Nos últimos anos estas empresas apresentaram resultados financeiros positivos, muito por conta do pagamento de dívidas atrasadas, o que as retira da situação de deficitárias e dependentes. É prudente o Estado se desfazer de empresas que estão em plena saúde financeira? E como é que, na condição de empresa privatizada, o Estado iria manter o atendimento dos serviços ao cidadão supondo que esta situação de inadimplência pode voltar a se repetir?
Há casos em que sistemas que foram desenvolvidos fora destas empresas, ao serem entregues não atendiam aos propósitos que se propunham causando situações prejudiciais ao Estado por conta de prazos e outras exigências legais. É sabido que softwares personalizados estão entre os tipos de produtos que estão sujeitos aos mais diversos problemas, destacando-se entre eles o superfaturamento de projetos. Sem a experiência de profissionais especializados no negócio e também tecnicamente a dificuldade de mensurar e gerir estes projetos é ainda maior. Como o governo pretende resolver essa questão sem estas empresas públicas? O atual governo possui uma estratégia real para um Governo Digital ou é apenas mais uma peça de propaganda?
O Serpro e Dataprev possuem Centros de Dados, Redes de Dados e uma série de outras infraestruturas que permitem conectar órgãos da administração pública de forma sigilosa por todo o território nacional. Esta infraestrutura, quando administrada por estas empresas, permite um nível de reaproveitamento que lhe confere uma otimização do uso ao mesmo tempo em que garante níveis altíssimos de qualidade dos serviços, ainda mais agora com o uso ampliado de nuvem computacional. O governo possui um plano claro para a migração desses serviços de forma eficiente tecnicamente e economicamente? Porque é que se pretende trocar uma estrutura hoje funcional e confiável por outra duvidosa?

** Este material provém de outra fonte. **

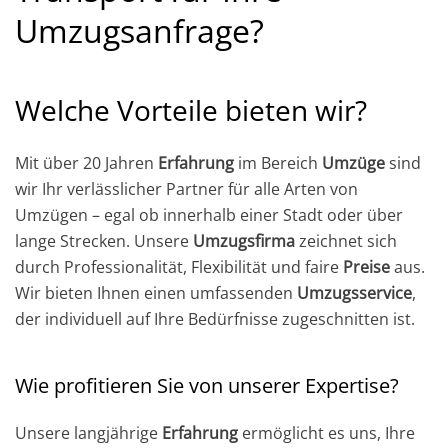
Umzugsanfrage
?
Welche Vorteile bieten wir?
Mit über 20 Jahren
Erfahrung
im Bereich
Umzüge
sind
wir Ihr verlässlicher Partner für alle Arten von
Umzügen – egal ob innerhalb einer Stadt oder über
lange Strecken. Unsere
Umzugsfirma
zeichnet sich
durch Professionalität, Flexibilität und faire
Preise
aus.
Wir bieten Ihnen einen umfassenden
Umzugsservice
,
der individuell auf Ihre Bedürfnisse zugeschnitten ist.
Wie profitieren Sie von unserer Expertise?
Unsere langjährige
Erfahrung
ermöglicht es uns, Ihre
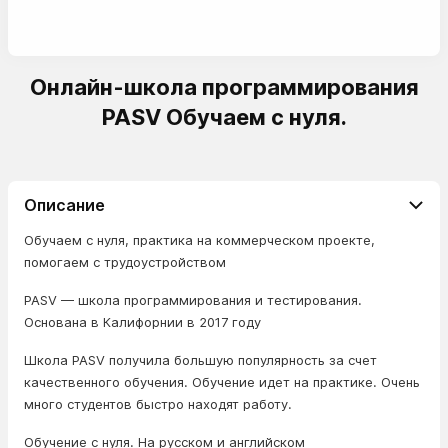
Онлайн-школа программирования
PASV Обучаем с нуля.
Описание
Обучаем с нуля, практика на коммерческом проекте,
помогаем с трудоустройством
PASV — школа программирования и тестирования.
Основана в Калифорнии в 2017 году
Школа PASV получила большую популярность за счет
качественного обучения. Обучение идет на практике. Очень
много студентов быстро находят работу.
Обучение с нуля. На русском и английском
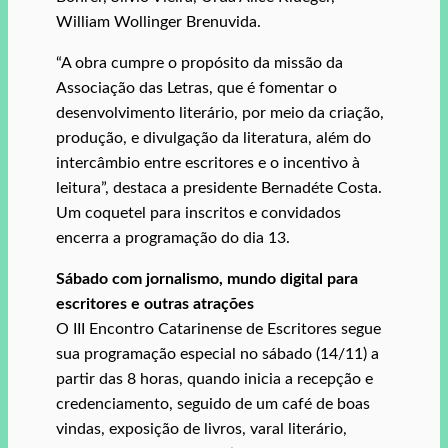
William Wollinger Brenuvida.
“A obra cumpre o propósito da missão da
Associação das Letras, que é fomentar o
desenvolvimento literário, por meio da criação,
produção, e divulgação da literatura, além do
intercâmbio entre escritores e o incentivo à
leitura”, destaca a presidente Bernadéte Costa.
Um coquetel para inscritos e convidados
encerra a programação do dia 13.
Sábado com jornalismo, mundo digital para
escritores e outras atrações
O III Encontro Catarinense de Escritores segue
sua programação especial no sábado (14/11) a
partir das 8 horas, quando inicia a recepção e
credenciamento, seguido de um café de boas
vindas, exposição de livros, varal literário,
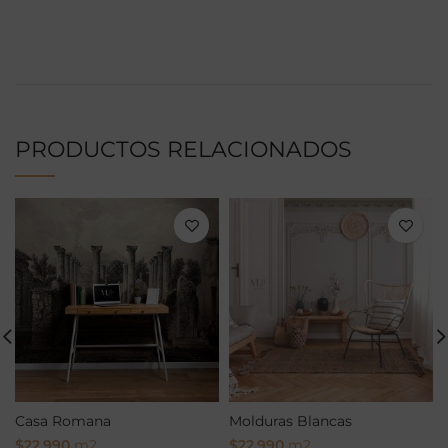
PRODUCTOS RELACIONADOS
Casa Romana
Molduras Blancas
$
22.990
m2
$
22.990
m2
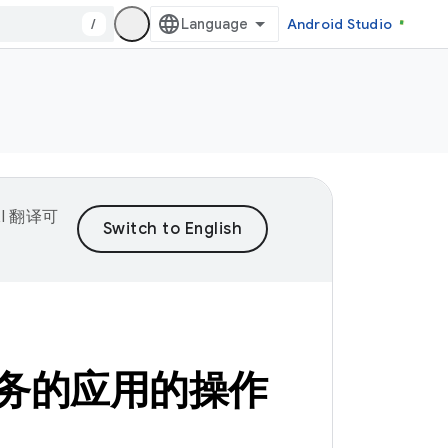
/
Android Studio
I 翻译可
务的应用的操作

Para os casos em que a iniciativa privada não vier a cumprir com os direitos previstos na constituição, agora com a Lei Geral de Proteção de Dados, e com demais exigências que a sociedade vier a fazer. Como é que o governo pretende lidar com estas situações? Que garantias o governo dará ao cidadão que hoje tem lei de acesso à informação, legislação pertinente e uma série de outros instrumentos da democracia a seu favor?